I agree that any real BGS work of this calibre could easily be headline feature level, on par with things like planetary landings. Despite the amount of work involved, I feel that it could produce much more actual gameplay than most similar investments, as it encourages players to think far more about what they are doing to the galaxy, giving both player groups and roleplayers much more to sink their teeth into. This would also help PowerPlay, as they could each have loyalties towards different powers depending on how closely their personalities and goals align with them and not simply based on superpower affiliation (although superpower affiliation would still matter, particularly depending on said NPCs loyalty to their superpower).

That few weeks work might seem like quite a lot of work, but from the sound of things you were working alone, and not necessarily on it for 30+ hours a week (it sounds like it was a hobby project from your description, but I could be wrong there). If there was a small team assigned to it rather than a single individual, working over a period of months rather than weeks, obviously the amount of content and code would be higher. I don't know how many coders and writers they have over at FD, but for a headline feature I'd expect a small team to be dedicated to it for several months. In fact, unless you are some kind of savant at coding, I'd say the fact that you were able to get something workable in a matter of weeks is a good sign of how possible it all is.

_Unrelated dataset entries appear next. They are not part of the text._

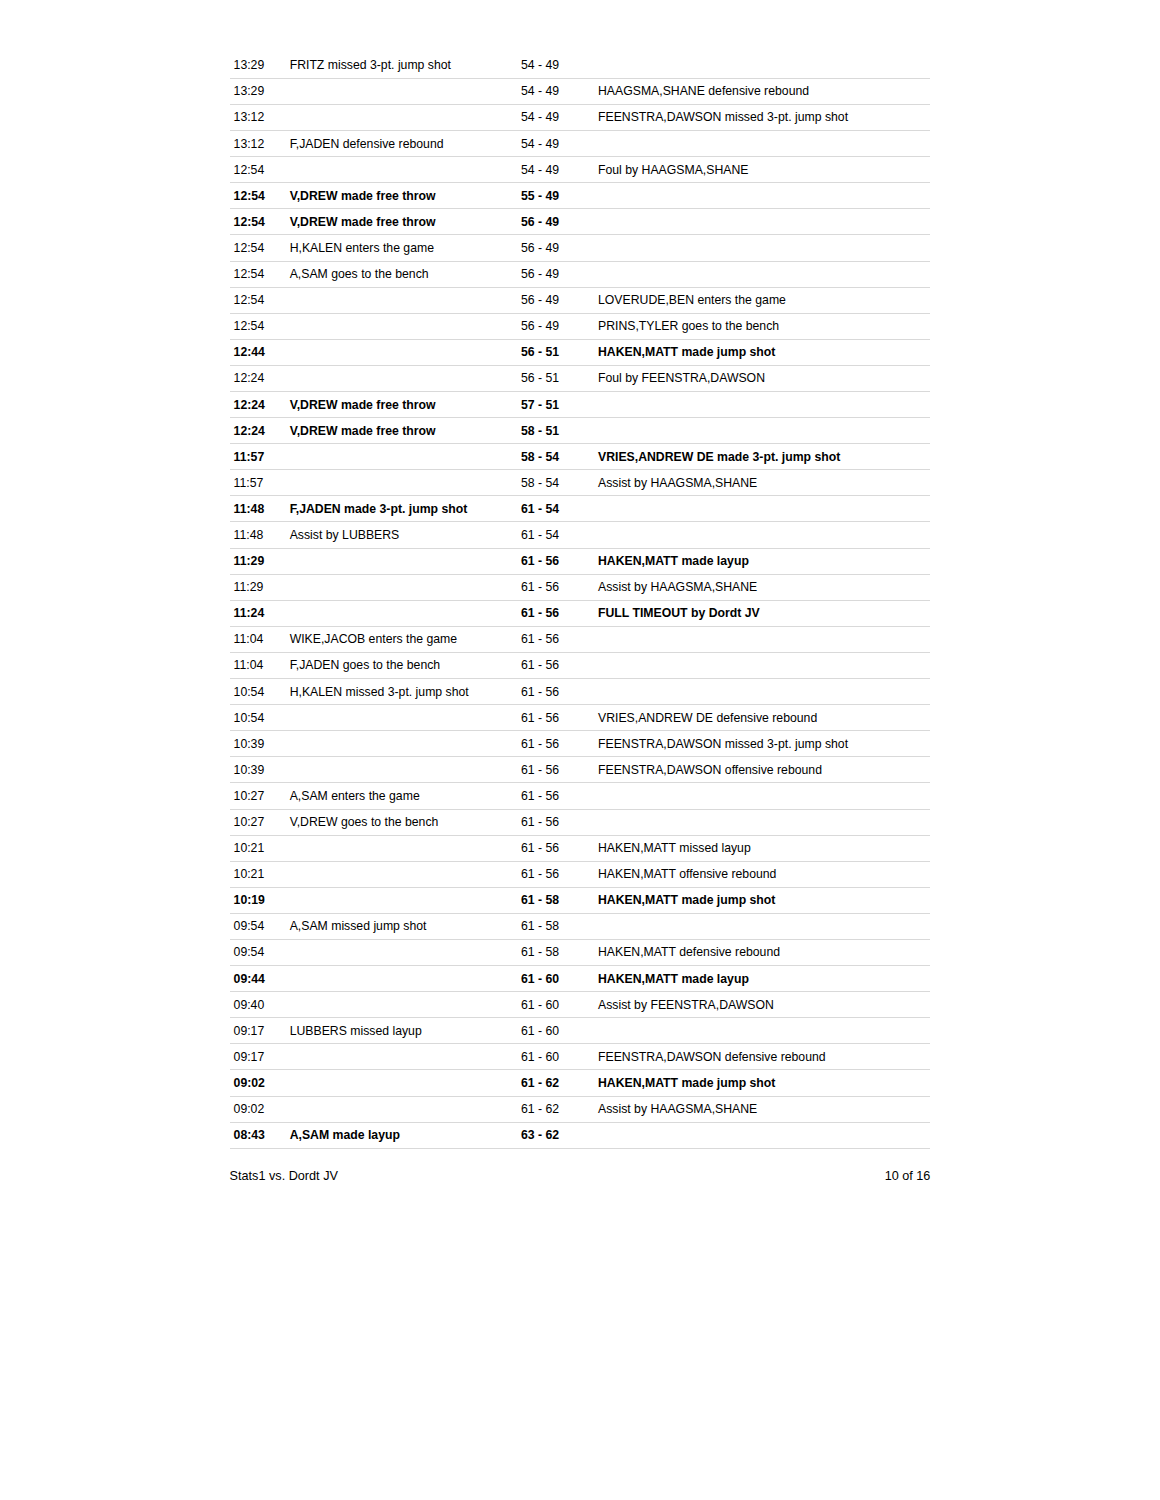| 13:29 | FRITZ missed 3-pt. jump shot | 54 - 49 | |
| 13:29 | | 54 - 49 | HAAGSMA,SHANE defensive rebound |
| 13:12 | | 54 - 49 | FEENSTRA,DAWSON missed 3-pt. jump shot |
| 13:12 | F,JADEN defensive rebound | 54 - 49 | |
| 12:54 | | 54 - 49 | Foul by HAAGSMA,SHANE |
| 12:54 | V,DREW made free throw | 55 - 49 | |
| 12:54 | V,DREW made free throw | 56 - 49 | |
| 12:54 | H,KALEN enters the game | 56 - 49 | |
| 12:54 | A,SAM goes to the bench | 56 - 49 | |
| 12:54 | | 56 - 49 | LOVERUDE,BEN enters the game |
| 12:54 | | 56 - 49 | PRINS,TYLER goes to the bench |
| 12:44 | | 56 - 51 | HAKEN,MATT made jump shot |
| 12:24 | | 56 - 51 | Foul by FEENSTRA,DAWSON |
| 12:24 | V,DREW made free throw | 57 - 51 | |
| 12:24 | V,DREW made free throw | 58 - 51 | |
| 11:57 | | 58 - 54 | VRIES,ANDREW DE made 3-pt. jump shot |
| 11:57 | | 58 - 54 | Assist by HAAGSMA,SHANE |
| 11:48 | F,JADEN made 3-pt. jump shot | 61 - 54 | |
| 11:48 | Assist by LUBBERS | 61 - 54 | |
| 11:29 | | 61 - 56 | HAKEN,MATT made layup |
| 11:29 | | 61 - 56 | Assist by HAAGSMA,SHANE |
| 11:24 | | 61 - 56 | FULL TIMEOUT by Dordt JV |
| 11:04 | WIKE,JACOB enters the game | 61 - 56 | |
| 11:04 | F,JADEN goes to the bench | 61 - 56 | |
| 10:54 | H,KALEN missed 3-pt. jump shot | 61 - 56 | |
| 10:54 | | 61 - 56 | VRIES,ANDREW DE defensive rebound |
| 10:39 | | 61 - 56 | FEENSTRA,DAWSON missed 3-pt. jump shot |
| 10:39 | | 61 - 56 | FEENSTRA,DAWSON offensive rebound |
| 10:27 | A,SAM enters the game | 61 - 56 | |
| 10:27 | V,DREW goes to the bench | 61 - 56 | |
| 10:21 | | 61 - 56 | HAKEN,MATT missed layup |
| 10:21 | | 61 - 56 | HAKEN,MATT offensive rebound |
| 10:19 | | 61 - 58 | HAKEN,MATT made jump shot |
| 09:54 | A,SAM missed jump shot | 61 - 58 | |
| 09:54 | | 61 - 58 | HAKEN,MATT defensive rebound |
| 09:44 | | 61 - 60 | HAKEN,MATT made layup |
| 09:40 | | 61 - 60 | Assist by FEENSTRA,DAWSON |
| 09:17 | LUBBERS missed layup | 61 - 60 | |
| 09:17 | | 61 - 60 | FEENSTRA,DAWSON defensive rebound |
| 09:02 | | 61 - 62 | HAKEN,MATT made jump shot |
| 09:02 | | 61 - 62 | Assist by HAAGSMA,SHANE |
| 08:43 | A,SAM made layup | 63 - 62 | |
Stats1 vs. Dordt JV
10 of 16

For altering the BGS causing problems, they could always roll out some changes silently and invisibly, where the variables are tracked and recalculated, but without having any actual effect on the game as it currently stands - effectively using the live server as a data input for their own simulated beta rather than having a proper beta for it. Once they are happy with how faction personalities are evolving, then they can place them into a full beta for testing the actual output side of it all.